Quando o trio apresentou o seu trabalho mais arrojado, uma música com mais de uma hora de duração intitulada Dopesmoker, a editora rematou a situação com um simples “isto não vai vender/não pode passar na rádio” e deitou a perder um pedaço de história, reduzindo-a a uma cartada que não chegou a sair do baú. Seria lançada, cerca de meia década depois por outra outra discográfica e numa produção esquisita, mais curta e dividida em quatro faixas. As majors dos anos 90 assumiram a sua posição, que personifico neste caso: a história já não importa, o futuro muito menos – o agora é dinheiro e os 20 mil dólares oferecidos ao trio de São Francisco tinham de ser transformados num mero produto para rádio, para vender, avaliado nuns largos milhões.

Os Sleep não fizeram nada disso: a Dopesmoker é uma música que vai além do revivalismo-Sabbath em que o stoner e o doom, focados nos anos 70, muitas vezes caem. É uma ode não só à sétima década do século XX, mas também às possibilidades das escalas indianas e às grandes peças da erudita – é uma sinfonia de guitarras e baixos, cruzada com uma ópera tribal que exalta a estória de uma caravana fadada a percorrer e a distribuir droga, marijuana, haxixe, chocolate e viagens em forma de fumo e de ondas sonoras pela terra santa das maiores religiões da humanidade, Jerusalém. Assimilando a intensidade de um período romântico, objecto de fetiche do mesmo rock progressivo que maravilhava Matt Pike (que não se cansa de apontar em Mahavishnu Orchestra uma influência-mor), com o negrume do clássico presente no metal e com o ataque psicológico do riff cheio de LSD, elevado ao excesso da repetição, Dopesmoker é uma síntese de alguns dos momentos mais importantes da história da música, com as proporções futuristas de quem compreende frequências.

O que faz da última música dos Sleep uma obra incontornável não é, de todo, a sua abordagem revisionista do passado brilhante e absolutamente inspirador de quem abriu as primeiras portas para a percepção alterada da música. Mais do que estudiosos, Cisneros e companhia apresentaram um novo formato para o rock vindouro, para o metal imaginável e para a música ocidental no geral, com o ponto de partida no oriente. Dopesmoker consegue ser uma ponte entre as vontades mais primitivas da música pesada, que passam essencialmente por distribuir pancada da forma mais bruta, e pelo requinte mais psicadélico dos primeiros anos de rock à séria, e a música funcional, aqui reduzida ao consumo de estupefacientes. Não se deixem enganar – estes não são necessários para se apreciar a obra, mas a sua audição será, sempre, o melhor simulacro da sensação dopada até hoje criado.

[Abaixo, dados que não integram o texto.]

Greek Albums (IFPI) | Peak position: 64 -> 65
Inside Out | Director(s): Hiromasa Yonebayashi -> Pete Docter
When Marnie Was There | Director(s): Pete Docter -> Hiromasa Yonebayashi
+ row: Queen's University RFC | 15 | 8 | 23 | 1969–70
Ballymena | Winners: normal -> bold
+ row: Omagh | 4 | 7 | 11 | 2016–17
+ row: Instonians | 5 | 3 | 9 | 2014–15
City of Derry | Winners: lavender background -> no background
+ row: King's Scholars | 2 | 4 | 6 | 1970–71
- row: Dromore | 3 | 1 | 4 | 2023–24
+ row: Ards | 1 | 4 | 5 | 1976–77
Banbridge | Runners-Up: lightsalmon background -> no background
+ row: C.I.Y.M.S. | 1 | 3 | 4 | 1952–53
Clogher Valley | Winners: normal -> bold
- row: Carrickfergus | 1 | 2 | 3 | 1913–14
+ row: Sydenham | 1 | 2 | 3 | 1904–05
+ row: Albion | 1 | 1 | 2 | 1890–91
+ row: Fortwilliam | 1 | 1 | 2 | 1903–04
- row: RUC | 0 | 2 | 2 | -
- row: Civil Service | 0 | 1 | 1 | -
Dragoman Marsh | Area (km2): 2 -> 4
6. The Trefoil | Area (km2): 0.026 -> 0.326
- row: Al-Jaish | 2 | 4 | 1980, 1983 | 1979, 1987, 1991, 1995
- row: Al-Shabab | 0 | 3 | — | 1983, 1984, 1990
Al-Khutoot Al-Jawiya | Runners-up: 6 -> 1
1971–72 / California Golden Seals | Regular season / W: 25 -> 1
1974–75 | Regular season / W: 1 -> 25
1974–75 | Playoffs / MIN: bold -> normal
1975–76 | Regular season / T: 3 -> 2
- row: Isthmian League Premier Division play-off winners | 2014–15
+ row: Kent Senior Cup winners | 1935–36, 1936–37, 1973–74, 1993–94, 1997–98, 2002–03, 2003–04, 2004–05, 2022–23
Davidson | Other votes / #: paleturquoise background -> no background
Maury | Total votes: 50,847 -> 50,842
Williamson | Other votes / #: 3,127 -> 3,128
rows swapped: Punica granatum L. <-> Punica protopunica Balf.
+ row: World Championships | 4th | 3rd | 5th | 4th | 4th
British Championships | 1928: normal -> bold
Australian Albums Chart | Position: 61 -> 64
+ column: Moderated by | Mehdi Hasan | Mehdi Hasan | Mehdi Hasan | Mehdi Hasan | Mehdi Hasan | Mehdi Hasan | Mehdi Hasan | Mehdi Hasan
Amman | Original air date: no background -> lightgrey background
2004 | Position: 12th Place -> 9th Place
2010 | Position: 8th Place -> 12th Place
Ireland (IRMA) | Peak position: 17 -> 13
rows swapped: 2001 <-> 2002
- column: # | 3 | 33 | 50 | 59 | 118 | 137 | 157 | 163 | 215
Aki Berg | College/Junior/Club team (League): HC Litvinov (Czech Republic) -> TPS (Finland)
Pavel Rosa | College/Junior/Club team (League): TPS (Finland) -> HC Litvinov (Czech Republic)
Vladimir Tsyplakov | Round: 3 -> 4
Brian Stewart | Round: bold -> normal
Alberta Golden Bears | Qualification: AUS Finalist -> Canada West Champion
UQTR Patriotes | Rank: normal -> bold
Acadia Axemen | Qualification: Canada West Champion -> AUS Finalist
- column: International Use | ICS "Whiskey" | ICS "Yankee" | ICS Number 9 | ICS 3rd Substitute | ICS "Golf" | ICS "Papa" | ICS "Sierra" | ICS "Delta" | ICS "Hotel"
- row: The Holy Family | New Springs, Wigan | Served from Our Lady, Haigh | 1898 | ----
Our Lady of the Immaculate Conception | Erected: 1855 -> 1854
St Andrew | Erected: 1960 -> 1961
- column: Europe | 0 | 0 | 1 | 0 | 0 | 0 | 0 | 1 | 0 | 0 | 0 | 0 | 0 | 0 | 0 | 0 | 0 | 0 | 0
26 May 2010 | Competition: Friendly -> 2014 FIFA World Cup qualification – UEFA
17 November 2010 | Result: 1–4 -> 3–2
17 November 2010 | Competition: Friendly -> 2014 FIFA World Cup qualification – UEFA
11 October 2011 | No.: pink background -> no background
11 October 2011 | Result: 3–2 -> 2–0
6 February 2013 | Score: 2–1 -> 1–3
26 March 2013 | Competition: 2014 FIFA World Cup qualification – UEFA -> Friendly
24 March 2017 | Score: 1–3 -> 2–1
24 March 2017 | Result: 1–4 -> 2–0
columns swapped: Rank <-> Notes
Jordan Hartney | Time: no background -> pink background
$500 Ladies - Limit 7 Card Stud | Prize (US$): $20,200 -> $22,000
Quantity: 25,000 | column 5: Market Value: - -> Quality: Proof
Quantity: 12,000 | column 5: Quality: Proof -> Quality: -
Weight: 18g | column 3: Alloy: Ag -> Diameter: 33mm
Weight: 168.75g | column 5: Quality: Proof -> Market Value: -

Neste disco, foram derrubadas algumas fronteiras da música. Pouco importam os limites, o número de vezes que um riff pode, ou deve, ser tocado, nem tampouco que frequências são mais agradáveis ao ouvido humano – o corpo reage aos baixos e aDopesmoker, a sua mais de uma hora de duração, ouve-se com peito, com o sincronizar entre frequências cardíacas e a bateria animalesca de Hakius, enquanto Cisneros toma conta dos membros. A cabeça, essa, fica à mercê da acidez de Pike.

A reedição da Southern Lord faz jus ao que o disco sempre devia ter sido e exalta as mais graves frequências. Finalmente, um álbum que justifique o ritual de colocar o belo disco no leitor, de ligar a aparelhagem, de levar o volume ao limite, de provocar azia aos vizinhos e de abanar as fundações dos edifícios. A minha casa está mais frágil, mas eu sinto-me capaz de apanhar boleia da nave espacial que está a espreitar à janela.